==== ÜBUNGSTEXT

Szenarioabhängige Entscheidungsmuster helfen Unternehmen dabei, den richtigen Migrationsansatz für ihre Schnittstellenarchitektur zu finden. Bei reinen On-Premise-Schnittstellen liegt die Middleware, mit der sich Integrationsszenarien abbilden und implementieren lassen, auf einem lokalen Server und hat keinen direkten Kontakt zur Cloud. Hybride Schnittstellenszenarien verwenden einerseits On-Premise-Middleware und andererseits cloudbasierte Middleware, um komplexe Integrationsszenarien zwischen unterschiedlichen Systemlandschaften (on-premise und Cloud) abzubilden. Reine Cloud-Integrationsszenarien sind dadurch gekennzeichnet, dass sich die Middleware vollständig in der Cloud befindet und es keinen On-Premise-Server mehr gibt, auf dem die Schnittstellen-Middleware – zumindest direkt – interagiert.

 

Tools für On-Premise und Cloud

Angesichts dieser Möglichkeiten stellen sich Unternehmen die Frage, welche Unterschiede zwischen den verschiedenen Szenarien bestehen, in welchen Fällen welche Architektur eingesetzt werden sollte und welcher Migrationsansatz sich am besten eignet. Für einen direkten Vergleich dient uns im Folgenden SAP Process Orchestration (SAP PO, Version 7.5, Single Stack Java) als On-Premise-Middleware, während SAP Cloud Platform Integration (CPI) als Cloud-Middleware fungiert.

========
==== VORLIEGENDE EINTRÄGE

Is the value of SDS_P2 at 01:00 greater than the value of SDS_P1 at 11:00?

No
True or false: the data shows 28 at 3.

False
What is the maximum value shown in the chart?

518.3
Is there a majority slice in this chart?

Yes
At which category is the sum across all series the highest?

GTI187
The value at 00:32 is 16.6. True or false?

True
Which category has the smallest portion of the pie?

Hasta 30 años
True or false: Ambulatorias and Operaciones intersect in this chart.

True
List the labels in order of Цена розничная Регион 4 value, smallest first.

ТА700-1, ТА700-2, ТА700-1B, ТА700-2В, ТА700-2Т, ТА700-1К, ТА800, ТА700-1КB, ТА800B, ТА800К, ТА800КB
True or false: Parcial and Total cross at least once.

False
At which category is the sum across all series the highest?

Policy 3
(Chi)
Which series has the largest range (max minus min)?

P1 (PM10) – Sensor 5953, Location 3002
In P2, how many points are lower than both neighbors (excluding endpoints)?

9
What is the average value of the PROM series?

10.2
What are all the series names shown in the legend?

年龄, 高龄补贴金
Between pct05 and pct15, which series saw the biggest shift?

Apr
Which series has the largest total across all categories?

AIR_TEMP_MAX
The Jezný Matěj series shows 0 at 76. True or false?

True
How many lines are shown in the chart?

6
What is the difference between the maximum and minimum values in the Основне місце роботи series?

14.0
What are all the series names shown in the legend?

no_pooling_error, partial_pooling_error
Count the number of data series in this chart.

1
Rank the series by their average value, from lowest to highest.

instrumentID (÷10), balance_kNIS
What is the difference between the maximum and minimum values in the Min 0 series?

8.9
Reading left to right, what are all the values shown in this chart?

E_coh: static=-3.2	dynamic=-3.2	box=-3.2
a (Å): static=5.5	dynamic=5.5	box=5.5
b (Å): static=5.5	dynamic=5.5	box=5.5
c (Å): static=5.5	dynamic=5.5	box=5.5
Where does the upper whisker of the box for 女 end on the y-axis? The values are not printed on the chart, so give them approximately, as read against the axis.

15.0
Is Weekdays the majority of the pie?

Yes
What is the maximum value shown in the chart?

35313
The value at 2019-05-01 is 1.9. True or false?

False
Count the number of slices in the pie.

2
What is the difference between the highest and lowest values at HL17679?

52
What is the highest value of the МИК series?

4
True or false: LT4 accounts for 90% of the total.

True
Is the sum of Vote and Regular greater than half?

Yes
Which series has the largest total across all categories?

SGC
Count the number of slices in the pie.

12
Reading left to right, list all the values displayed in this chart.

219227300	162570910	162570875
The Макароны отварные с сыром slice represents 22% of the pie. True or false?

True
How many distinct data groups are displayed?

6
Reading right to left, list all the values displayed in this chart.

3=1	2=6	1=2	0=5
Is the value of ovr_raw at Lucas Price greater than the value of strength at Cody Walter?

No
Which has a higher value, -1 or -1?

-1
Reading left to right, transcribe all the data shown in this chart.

========

§ AUFGABE A:
Schreib die Einträge als nummerierte Liste ohne Leerzeilen um, beginnend mit dem ersten Eintrag und endend mit der Zeile, die „Rank the series“ enthält. Beide Enden gehören dazu.
§ AUFGABE B:
Schreib den Text über On-Premise- und Cloud-Middleware nach seinem letzten Satz weiter.

§ DEINE ANTWORT A:
1. Is the value of SDS_P2 at 01:00 greater than the value of SDS_P1 at 11:00?
2. No
3. True or false: the data shows 28 at 3.
4. False
5. What is the maximum value shown in the chart?
6. 518.3
7. Is there a majority slice in this chart?
8. Yes
9. At which category is the sum across all series the highest?
10. GTI187
11. The value at 00:32 is 16.6. True or false?
12. True
13. Which category has the smallest portion of the pie?
14. Hasta 30 años
15. True or false: Ambulatorias and Operaciones intersect in this chart.
16. True
17. List the labels in order of Цена розничная Регион 4 value, smallest first.
18. ТА700-1, ТА700-2, ТА700-1B, ТА700-2В, ТА700-2Т, ТА700-1К, ТА800, ТА700-1КB, ТА800B, ТА800К, ТА800КB
19. True or false: Parcial and Total cross at least once.
20. False
21. At which category is the sum across all series the highest?
22. Policy 3
23. (Chi)
24. Which series has the largest range (max minus min)?
25. P1 (PM10) – Sensor 5953, Location 3002
26. In P2, how many points are lower than both neighbors (excluding endpoints)?
27. 9
28. What is the average value of the PROM series?
29. 10.2
30. What are all the series names shown in the legend?
31. 年龄, 高龄补贴金
32. Between pct05 and pct15, which series saw the biggest shift?
33. Apr
34. Which series has the largest total across all categories?
35. AIR_TEMP_MAX
36. The Jezný Matěj series shows 0 at 76. True or false?
37. True
38. How many lines are shown in the chart?
39. 6
40. What is the difference between the maximum and minimum values in the Основне місце роботи series?
41. 14.0
42. What are all the series names shown in the legend?
43. no_pooling_error, partial_pooling_error
44. Count the number of data series in this chart.
45. 1
46. Rank the series by their average value, from lowest to highest.

§ DEINE ANTWORT B:
Die erste Version der On-Premise-Middleware SAP PO (damals SAP XI) kam 2002, also vor mehr als 15 Jahren, auf den Markt. Es handelt sich um ein bewährtes und etabliertes Tool, das kontinuierlich weiterentwickelt wurde. Auch künftig wird SAP das Produkt unterstützen und warten. SAP CPI ist hingegen erst seit wenigen Jahren verfügbar. In dieser Zeit hat sich die Middleware im Cloud-Servicebereich bereits als vertrauenswürdiges Werkzeug etabliert.

 

Einer der prägnantesten Unterschiede zwischen den beiden Integrationsprodukten ist der Maintenance-Lifecycle. Für SAP CPI werden automatisiert alle zwei Monate neue Releases (zunächst für den Dev-Tenant) mit wesentlichen Verbesserungen veröffentlicht. Zudem müssen sich die Nutzer dieses Service nicht weiter um Serverbetrieb, Stabilität und Ausfallsicherheit kümmern, da der Service von Cloud-Plattformen der SAP bezogen wird. Die Middleware-Version SAP PO 7.5 wird bis 2024 SAP-seitig gewartet. Die Content- und Verbesserungsbereitstellungen durch Service- oder Support-Packages sind im Vergleich zu SAP CPI starrer gestaltet. Außerdem liegt die Verantwortung für das Einspielen der Updates und Upgrades bei der unternehmensinternen IT.

 

Relevante Faktoren für die Entscheidung

Die Middlewares SAP PO und SAP CPI bieten in verschiedenen Bereichen jeweils spezifische Vor- und Nachteile. Klar definierte Best Practices von SAP helfen bei der Entscheidungsfindung. Insgesamt ist die SAP-Strategie eindeutig auf Cloud-Produkte und Cloud-Services ausgerichtet. Daher werden perspektivisch in den kommenden Jahren vermehrt rein cloudbasierte Systemlandschaften zum Einsatz kommen. Diesen Trend gilt es zu beachten, wenn Unternehmen ihre strategischen Ziele mit Blick auf IT-Transformation und Digitalisierung formulieren.

 

Die Entscheidung über die richtige Migrationsstrategie sollte idealerweise verschiedene Aspekte berücksichtigen: strategische Ziele, Größe des Unternehmens, Timelines von Projekten, Budgetplanung und Digitalisierungsvisionen. Zusätzliche Herausforderungen, denen sich Unternehmen bei der Migration stellen müssen, sind das Lizenzmodell des neuen Service SAP CPI und die Einführung der SAP Cloud Platform, die diesen Service anbietet.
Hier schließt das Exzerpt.